-- BEGIN MATERIAL TO PROCESS --

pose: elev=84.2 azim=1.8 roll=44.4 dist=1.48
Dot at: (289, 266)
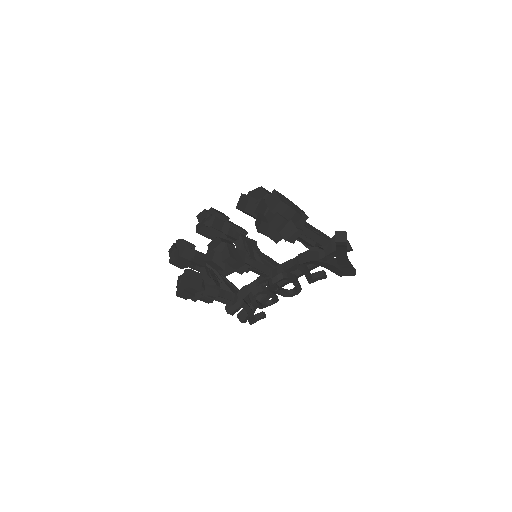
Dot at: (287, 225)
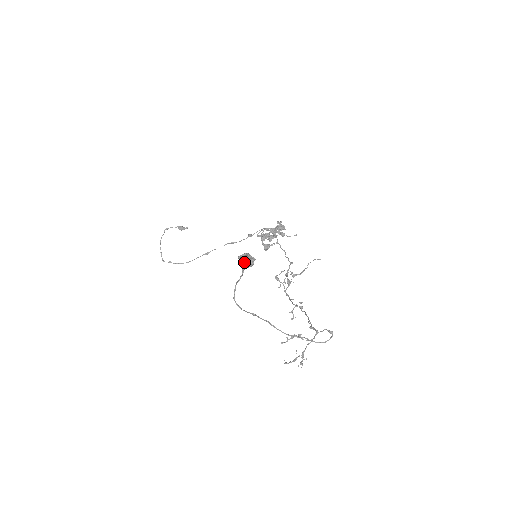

-- END MATERIAL TO PROCESS --
-- BEGIN MATERIAL TO PROCESS --

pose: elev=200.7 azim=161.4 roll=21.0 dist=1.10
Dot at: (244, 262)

-- END MATERIAL TO PROCESS --

• **DIRECTIONS FOR THIS TASK**
Render the records from the line containing "pose: elev=84.2 azim=1.8 roll=44.4 dist=1.48" through the line containing "Dot at: (287, 225)", inclusive, as a JSON list of strings with one string per line and blank lines omitted. Leave the pictures out of the list.

• **FULL ANSWER**
[
  "pose: elev=84.2 azim=1.8 roll=44.4 dist=1.48",
  "Dot at: (289, 266)",
  "Dot at: (287, 225)"
]